[[ EXCERPTED DATA open ]]

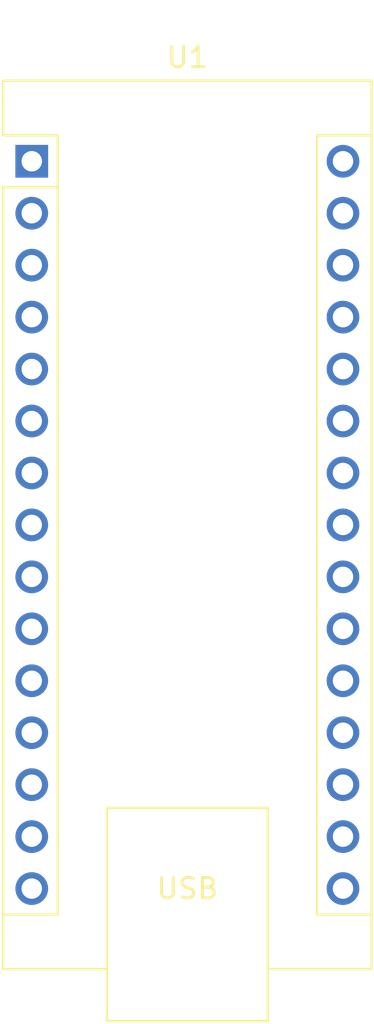
<source format=kicad_pcb>
(kicad_pcb (version 20221018) (generator pcbnew)

  (general
    (thickness 1.6)
  )

  (paper "A4")
  (layers
    (0 "F.Cu" signal)
    (31 "B.Cu" signal)
    (32 "B.Adhes" user "B.Adhesive")
    (33 "F.Adhes" user "F.Adhesive")
    (34 "B.Paste" user)
    (35 "F.Paste" user)
    (36 "B.SilkS" user "B.Silkscreen")
    (37 "F.SilkS" user "F.Silkscreen")
    (38 "B.Mask" user)
    (39 "F.Mask" user)
    (40 "Dwgs.User" user "User.Drawings")
    (41 "Cmts.User" user "User.Comments")
    (42 "Eco1.User" user "User.Eco1")
    (43 "Eco2.User" user "User.Eco2")
    (44 "Edge.Cuts" user)
    (45 "Margin" user)
    (46 "B.CrtYd" user "B.Courtyard")
    (47 "F.CrtYd" user "F.Courtyard")
    (48 "B.Fab" user)
    (49 "F.Fab" user)
    (50 "User.1" user)
    (51 "User.2" user)
    (52 "User.3" user)
    (53 "User.4" user)
    (54 "User.5" user)
    (55 "User.6" user)
    (56 "User.7" user)
    (57 "User.8" user)
    (58 "User.9" user)
  )

  (setup
    (pad_to_mask_clearance 0)
    (pcbplotparams
      (layerselection 0x00010fc_ffffffff)
      (plot_on_all_layers_selection 0x0000000_00000000)
      (disableapertmacros false)
      (usegerberextensions false)
      (usegerberattributes true)
      (usegerberadvancedattributes true)
      (creategerberjobfile true)
      (dashed_line_dash_ratio 12.000000)
      (dashed_line_gap_ratio 3.000000)
      (svgprecision 4)
      (plotframeref false)
      (viasonmask false)
      (mode 1)
      (useauxorigin false)
      (hpglpennumber 1)
      (hpglpenspeed 20)
      (hpglpendiameter 15.000000)
      (dxfpolygonmode true)
      (dxfimperialunits true)
      (dxfusepcbnewfont true)
      (psnegative false)
      (psa4output false)
      (plotreference true)
      (plotvalue true)
      (plotinvisibletext false)
      (sketchpadsonfab false)
      (subtractmaskfromsilk false)
      (outputformat 1)
      (mirror false)
      (drillshape 1)
      (scaleselection 1)
      (outputdirectory "")
    )
  )

  (net 0 "")
  (net 1 "unconnected-(U1-D1{slash}TX-Pad1)")
  (net 2 "unconnected-(U1-D0{slash}RX-Pad2)")
  (net 3 "unconnected-(U1-~{RESET}-Pad3)")
  (net 4 "unconnected-(U1-GND-Pad4)")
  (net 5 "unconnected-(U1-D2-Pad5)")
  (net 6 "unconnected-(U1-D3-Pad6)")
  (net 7 "unconnected-(U1-D4-Pad7)")
  (net 8 "unconnected-(U1-D5-Pad8)")
  (net 9 "unconnected-(U1-D6-Pad9)")
  (net 10 "unconnected-(U1-D7-Pad10)")
  (net 11 "unconnected-(U1-D8-Pad11)")
  (net 12 "unconnected-(U1-D9-Pad12)")
  (net 13 "unconnected-(U1-D10-Pad13)")
  (net 14 "unconnected-(U1-D11-Pad14)")
  (net 15 "unconnected-(U1-D12-Pad15)")
  (net 16 "unconnected-(U1-D13-Pad16)")
  (net 17 "unconnected-(U1-3V3-Pad17)")
  (net 18 "unconnected-(U1-AREF-Pad18)")
  (net 19 "unconnected-(U1-A0-Pad19)")
  (net 20 "unconnected-(U1-A1-Pad20)")
  (net 21 "unconnected-(U1-A2-Pad21)")
  (net 22 "unconnected-(U1-A3-Pad22)")
  (net 23 "unconnected-(U1-A4-Pad23)")
  (net 24 "unconnected-(U1-A5-Pad24)")
  (net 25 "unconnected-(U1-A6-Pad25)")
  (net 26 "unconnected-(U1-A7-Pad26)")
  (net 27 "unconnected-(U1-+5V-Pad27)")
  (net 28 "unconnected-(U1-~{RESET}-Pad28)")
  (net 29 "unconnected-(U1-GND-Pad29)")
  (net 30 "unconnected-(U1-VIN-Pad30)")

  (footprint "oomlout_oomp_part_footprints:bbat328_electronic_breakout_board_mcu_atmega328_shennie" (layer "F.Cu") (at 61.468 36.576))

)

</source>
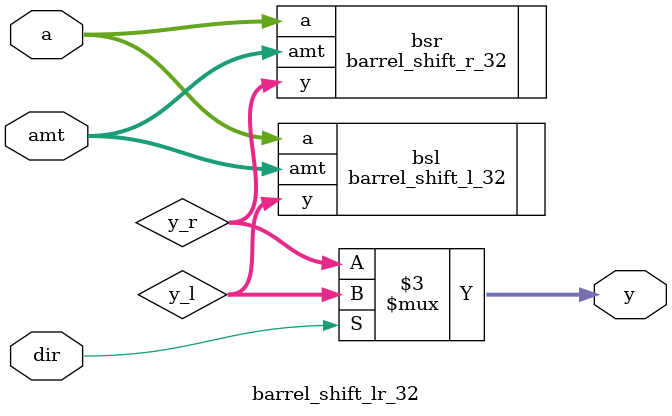
<source format=sv>
`timescale 1ns / 1ps

module barrel_shift_lr_32(
    input logic [31:0] a,
    input logic dir,
    input logic [4:0] amt,
    output logic [31:0] y
    );
    
    logic [31:0] y_l;
    logic [31:0] y_r;
    
    barrel_shift_l_32 bsl(.a(a), .amt(amt), .y(y_l));
    barrel_shift_r_32 bsr(.a(a), .amt(amt), .y(y_r));
    
    always_comb
        if (dir)
            y = y_l;
        else
            y = y_r;
endmodule

</source>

[[ EXCERPTED DATA closed ]]

[EXERCISE REQUIREMENTS]
Leave out all images, then reproduce the entries above exactly.

[ANSWER AREA]
<source format=kicad_pcb>
(kicad_pcb (version 20221018) (generator pcbnew)

  (general
    (thickness 1.6)
  )

  (paper "A4")
  (layers
    (0 "F.Cu" signal)
    (31 "B.Cu" signal)
    (32 "B.Adhes" user "B.Adhesive")
    (33 "F.Adhes" user "F.Adhesive")
    (34 "B.Paste" user)
    (35 "F.Paste" user)
    (36 "B.SilkS" user "B.Silkscreen")
    (37 "F.SilkS" user "F.Silkscreen")
    (38 "B.Mask" user)
    (39 "F.Mask" user)
    (40 "Dwgs.User" user "User.Drawings")
    (41 "Cmts.User" user "User.Comments")
    (42 "Eco1.User" user "User.Eco1")
    (43 "Eco2.User" user "User.Eco2")
    (44 "Edge.Cuts" user)
    (45 "Margin" user)
    (46 "B.CrtYd" user "B.Courtyard")
    (47 "F.CrtYd" user "F.Courtyard")
    (48 "B.Fab" user)
    (49 "F.Fab" user)
    (50 "User.1" user)
    (51 "User.2" user)
    (52 "User.3" user)
    (53 "User.4" user)
    (54 "User.5" user)
    (55 "User.6" user)
    (56 "User.7" user)
    (57 "User.8" user)
    (58 "User.9" user)
  )

  (setup
    (pad_to_mask_clearance 0)
    (pcbplotparams
      (layerselection 0x00010fc_ffffffff)
      (plot_on_all_layers_selection 0x0000000_00000000)
      (disableapertmacros false)
      (usegerberextensions false)
      (usegerberattributes true)
      (usegerberadvancedattributes true)
      (creategerberjobfile true)
      (dashed_line_dash_ratio 12.000000)
      (dashed_line_gap_ratio 3.000000)
      (svgprecision 4)
      (plotframeref false)
      (viasonmask false)
      (mode 1)
      (useauxorigin false)
      (hpglpennumber 1)
      (hpglpenspeed 20)
      (hpglpendiameter 15.000000)
      (dxfpolygonmode true)
      (dxfimperialunits true)
      (dxfusepcbnewfont true)
      (psnegative false)
      (psa4output false)
      (plotreference true)
      (plotvalue true)
      (plotinvisibletext false)
      (sketchpadsonfab false)
      (subtractmaskfromsilk false)
      (outputformat 1)
      (mirror false)
      (drillshape 1)
      (scaleselection 1)
      (outputdirectory "")
    )
  )

  (net 0 "")
  (net 1 "unconnected-(U1-D1{slash}TX-Pad1)")
  (net 2 "unconnected-(U1-D0{slash}RX-Pad2)")
  (net 3 "unconnected-(U1-~{RESET}-Pad3)")
  (net 4 "unconnected-(U1-GND-Pad4)")
  (net 5 "unconnected-(U1-D2-Pad5)")
  (net 6 "unconnected-(U1-D3-Pad6)")
  (net 7 "unconnected-(U1-D4-Pad7)")
  (net 8 "unconnected-(U1-D5-Pad8)")
  (net 9 "unconnected-(U1-D6-Pad9)")
  (net 10 "unconnected-(U1-D7-Pad10)")
  (net 11 "unconnected-(U1-D8-Pad11)")
  (net 12 "unconnected-(U1-D9-Pad12)")
  (net 13 "unconnected-(U1-D10-Pad13)")
  (net 14 "unconnected-(U1-D11-Pad14)")
  (net 15 "unconnected-(U1-D12-Pad15)")
  (net 16 "unconnected-(U1-D13-Pad16)")
  (net 17 "unconnected-(U1-3V3-Pad17)")
  (net 18 "unconnected-(U1-AREF-Pad18)")
  (net 19 "unconnected-(U1-A0-Pad19)")
  (net 20 "unconnected-(U1-A1-Pad20)")
  (net 21 "unconnected-(U1-A2-Pad21)")
  (net 22 "unconnected-(U1-A3-Pad22)")
  (net 23 "unconnected-(U1-A4-Pad23)")
  (net 24 "unconnected-(U1-A5-Pad24)")
  (net 25 "unconnected-(U1-A6-Pad25)")
  (net 26 "unconnected-(U1-A7-Pad26)")
  (net 27 "unconnected-(U1-+5V-Pad27)")
  (net 28 "unconnected-(U1-~{RESET}-Pad28)")
  (net 29 "unconnected-(U1-GND-Pad29)")
  (net 30 "unconnected-(U1-VIN-Pad30)")

  (footprint "oomlout_oomp_part_footprints:bbat328_electronic_breakout_board_mcu_atmega328_shennie" (layer "F.Cu") (at 61.468 36.576))

)

</source>
<source format=sv>
`timescale 1ns / 1ps

module barrel_shift_lr_32(
    input logic [31:0] a,
    input logic dir,
    input logic [4:0] amt,
    output logic [31:0] y
    );
    
    logic [31:0] y_l;
    logic [31:0] y_r;
    
    barrel_shift_l_32 bsl(.a(a), .amt(amt), .y(y_l));
    barrel_shift_r_32 bsr(.a(a), .amt(amt), .y(y_r));
    
    always_comb
        if (dir)
            y = y_l;
        else
            y = y_r;
endmodule

</source>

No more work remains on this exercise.